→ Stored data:
..............................
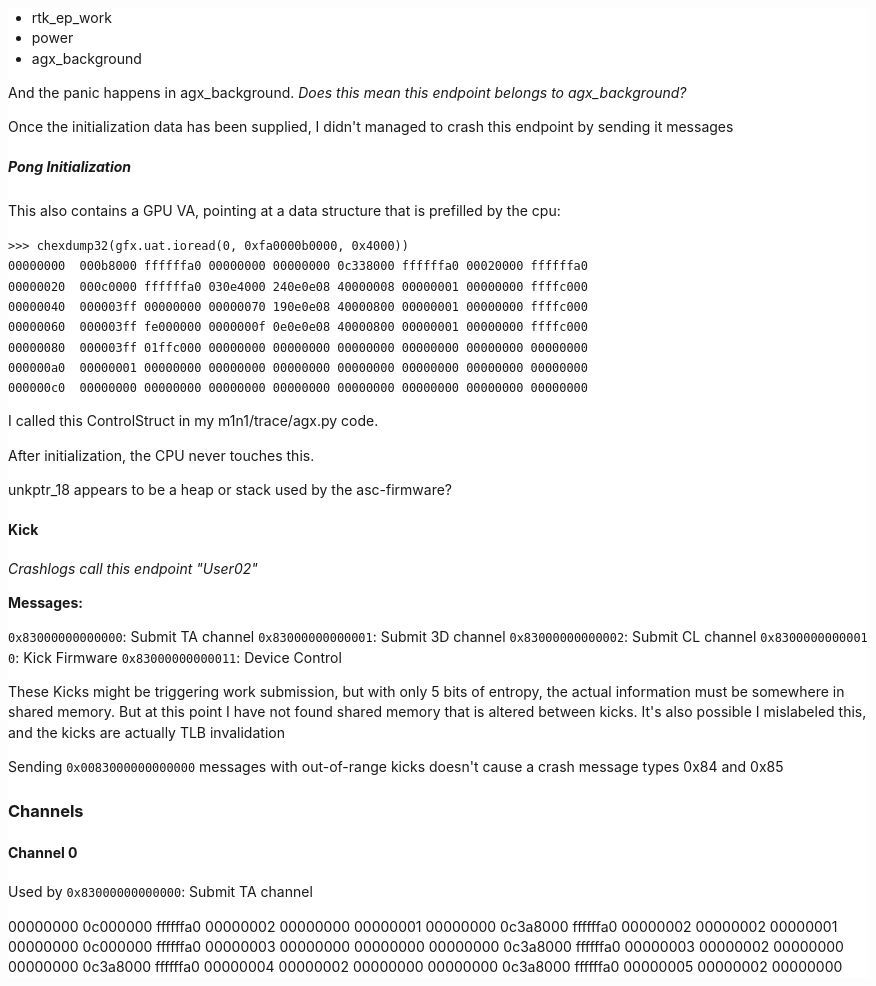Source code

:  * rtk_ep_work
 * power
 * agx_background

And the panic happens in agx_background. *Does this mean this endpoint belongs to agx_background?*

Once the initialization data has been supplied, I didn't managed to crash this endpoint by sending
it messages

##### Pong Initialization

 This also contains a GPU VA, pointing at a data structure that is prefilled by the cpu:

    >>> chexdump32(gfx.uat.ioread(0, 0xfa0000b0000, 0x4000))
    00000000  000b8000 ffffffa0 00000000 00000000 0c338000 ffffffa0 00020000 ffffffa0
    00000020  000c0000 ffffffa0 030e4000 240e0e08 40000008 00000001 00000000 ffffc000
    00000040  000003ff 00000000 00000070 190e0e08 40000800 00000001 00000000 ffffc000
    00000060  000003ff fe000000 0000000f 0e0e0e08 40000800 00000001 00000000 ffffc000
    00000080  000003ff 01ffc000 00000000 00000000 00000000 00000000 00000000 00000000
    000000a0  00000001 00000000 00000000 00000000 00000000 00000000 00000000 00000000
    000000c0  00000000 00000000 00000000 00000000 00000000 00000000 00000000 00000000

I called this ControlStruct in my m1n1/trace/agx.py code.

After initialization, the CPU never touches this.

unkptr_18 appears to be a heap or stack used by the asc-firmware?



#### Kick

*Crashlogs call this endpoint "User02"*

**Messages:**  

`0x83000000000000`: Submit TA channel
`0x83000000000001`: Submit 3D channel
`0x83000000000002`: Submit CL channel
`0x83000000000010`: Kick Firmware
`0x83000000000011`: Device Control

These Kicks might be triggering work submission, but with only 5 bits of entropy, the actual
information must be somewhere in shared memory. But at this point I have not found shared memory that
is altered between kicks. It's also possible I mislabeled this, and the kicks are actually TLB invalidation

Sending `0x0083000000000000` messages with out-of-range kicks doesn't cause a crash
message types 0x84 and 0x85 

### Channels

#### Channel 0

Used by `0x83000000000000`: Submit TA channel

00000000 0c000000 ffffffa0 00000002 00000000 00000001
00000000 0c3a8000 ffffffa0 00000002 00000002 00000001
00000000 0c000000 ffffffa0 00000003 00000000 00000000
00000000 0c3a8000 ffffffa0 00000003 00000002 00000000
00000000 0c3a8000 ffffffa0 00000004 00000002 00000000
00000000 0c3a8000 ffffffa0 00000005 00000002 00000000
..............................
→ JOB ITEM: Copy out all of the material above line for line without changing anything, and leave the picture out of your copy.

→ ANSWER TO THE EXERCISE:
Source code

:  * rtk_ep_work
 * power
 * agx_background

And the panic happens in agx_background. *Does this mean this endpoint belongs to agx_background?*

Once the initialization data has been supplied, I didn't managed to crash this endpoint by sending
it messages

##### Pong Initialization

 This also contains a GPU VA, pointing at a data structure that is prefilled by the cpu:

    >>> chexdump32(gfx.uat.ioread(0, 0xfa0000b0000, 0x4000))
    00000000  000b8000 ffffffa0 00000000 00000000 0c338000 ffffffa0 00020000 ffffffa0
    00000020  000c0000 ffffffa0 030e4000 240e0e08 40000008 00000001 00000000 ffffc000
    00000040  000003ff 00000000 00000070 190e0e08 40000800 00000001 00000000 ffffc000
    00000060  000003ff fe000000 0000000f 0e0e0e08 40000800 00000001 00000000 ffffc000
    00000080  000003ff 01ffc000 00000000 00000000 00000000 00000000 00000000 00000000
    000000a0  00000001 00000000 00000000 00000000 00000000 00000000 00000000 00000000
    000000c0  00000000 00000000 00000000 00000000 00000000 00000000 00000000 00000000

I called this ControlStruct in my m1n1/trace/agx.py code.

After initialization, the CPU never touches this.

unkptr_18 appears to be a heap or stack used by the asc-firmware?



#### Kick

*Crashlogs call this endpoint "User02"*

**Messages:**  

`0x83000000000000`: Submit TA channel
`0x83000000000001`: Submit 3D channel
`0x83000000000002`: Submit CL channel
`0x83000000000010`: Kick Firmware
`0x83000000000011`: Device Control

These Kicks might be triggering work submission, but with only 5 bits of entropy, the actual
information must be somewhere in shared memory. But at this point I have not found shared memory that
is altered between kicks. It's also possible I mislabeled this, and the kicks are actually TLB invalidation

Sending `0x0083000000000000` messages with out-of-range kicks doesn't cause a crash
message types 0x84 and 0x85 

### Channels

#### Channel 0

Used by `0x83000000000000`: Submit TA channel

00000000 0c000000 ffffffa0 00000002 00000000 00000001
00000000 0c3a8000 ffffffa0 00000002 00000002 00000001
00000000 0c000000 ffffffa0 00000003 00000000 00000000
00000000 0c3a8000 ffffffa0 00000003 00000002 00000000
00000000 0c3a8000 ffffffa0 00000004 00000002 00000000
00000000 0c3a8000 ffffffa0 00000005 00000002 00000000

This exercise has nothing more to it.